Monte didn’t intend to look at anything, just make a bee-line for that bathroom, that is, if the bee was old and arthritic and the slowest bee that still lived. But he was a little confused by the hall, and the shadows, and all the noise. So he found himself peeking into doorways as he passed, trying to remember where the bathroom was, and that’s when he saw Pete standing in the living room, his daughter lying on the floor with her mouth bleeding, and little Brian standing on the other side of the room, wedged into the corner, crying, a big red mark tearing down one side of his face.

“Well, if it ain’t the man of leisure!” Pete called drunkenly. “You best get on with what you were doing, old man!”

Monte’s groin buzzed with the pain. But he stopped, thinking about it. Was he just going to go on down to the bathroom and pee? And then what? What could he say when he got back? Or would he just hide out in the bathroom until it was all over? Hell of a thing. He gazed at Brian, who had his hands up over his face now, but still watching with one shocked white eye. Right then the only sound in the room was his daughter’s torn breathing.

Monte shuffled a couple of feet into the room, still bent over. To his alarm, he began to cry from the pain.

“Hey, old man, what did I tell you? I pay for the roof over your head—you realize that, don’t you? I pay for both of them, too. Why do you think she’s here? Because I pay! She’s a whore and he’s just a bastard!”

Monte, still bent over, spit on the floor. “You’re not even worth their shit,” he said.

Monte didn’t see it coming, but he felt the thunder of it. Suddenly he was on the floor, his side and his back on fire from a series of Pete’s clumsy but enraged blows. He thought he could feel the blood pooling out under him, then realized he’d pissed himself. He turned his head to the side to avoid the spreading wet stink, which allowed him to watch Pete take a swift kick into his daughter’s side as he passed her, on his way to grabbing Brian—hysterical now—by the arm and jerking him into the bedroom. Monte lay perfectly still as the piss spread to his cheek, watching through the open bedroom door as Pete stripped the boy naked and beat on him with a belt. There might have been worse, but he couldn’t see it all, so he tried not to think that far. He closed his eyes.

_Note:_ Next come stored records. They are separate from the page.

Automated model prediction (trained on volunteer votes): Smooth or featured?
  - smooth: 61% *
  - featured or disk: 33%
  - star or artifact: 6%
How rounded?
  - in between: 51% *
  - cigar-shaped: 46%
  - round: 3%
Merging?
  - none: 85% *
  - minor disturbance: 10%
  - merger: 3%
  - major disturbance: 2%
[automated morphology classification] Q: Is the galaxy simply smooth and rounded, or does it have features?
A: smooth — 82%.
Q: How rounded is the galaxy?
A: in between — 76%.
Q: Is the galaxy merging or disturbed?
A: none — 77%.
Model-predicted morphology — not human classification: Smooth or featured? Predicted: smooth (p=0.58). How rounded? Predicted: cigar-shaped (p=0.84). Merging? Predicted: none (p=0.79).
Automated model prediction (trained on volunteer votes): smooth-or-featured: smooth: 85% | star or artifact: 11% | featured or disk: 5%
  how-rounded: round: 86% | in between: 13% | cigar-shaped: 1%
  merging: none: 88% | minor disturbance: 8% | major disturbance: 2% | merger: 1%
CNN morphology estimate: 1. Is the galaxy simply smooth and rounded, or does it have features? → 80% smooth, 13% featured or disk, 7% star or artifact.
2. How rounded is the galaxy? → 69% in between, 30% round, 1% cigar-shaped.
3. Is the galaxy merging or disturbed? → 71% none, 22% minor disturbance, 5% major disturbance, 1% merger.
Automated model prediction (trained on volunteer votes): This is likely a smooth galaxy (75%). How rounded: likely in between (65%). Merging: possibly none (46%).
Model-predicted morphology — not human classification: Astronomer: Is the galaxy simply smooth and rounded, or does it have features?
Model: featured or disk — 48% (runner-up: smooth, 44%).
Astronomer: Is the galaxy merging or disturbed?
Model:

The odd thing was, in the past Monte might have fantasized what he was going to do to Pete later, if he could have. At least he would be figuring out who he could call, who might do the job for next to no money. Monte didn’t know men like that anymore, but he knew there were always men like that.

But those fantasies were bullshit. He’d never find anybody. Nobody was going to do anything like that for him anymore. Nobody was taking him seriously about a damn thing.

So he thought about things he could do. And Monte thought maybe he could kill the boy. Monte was old and weak but he could still probably kill a seven year old boy. If he was determined enough. If it would save that boy some of the pains seven-year-olds had no business to know but that Monte knew all about.

Monte woke up the next morning in his bed, naked, feeling like he’d fallen down a rocky mountainside. When he moved he felt a sharp pain near his left shoulder blade, but he discovered that if he held his body a certain way, keeping that shoulder slightly back behind the rest of him, he could sit up and swing his legs around without too much pain. He had a vague memory of picking himself up, like picking up an armful of broken branches, and wandering down the hall, finding his room, fumbling with the light switch, stripping out of his stinking pajamas and boxers, leaving them on the floor just inside the door, as far away from the bed as he could think of. Crawling under the blankets so carefully, thinking that something was going to tear open if he wasn’t as careful as he could possibly be.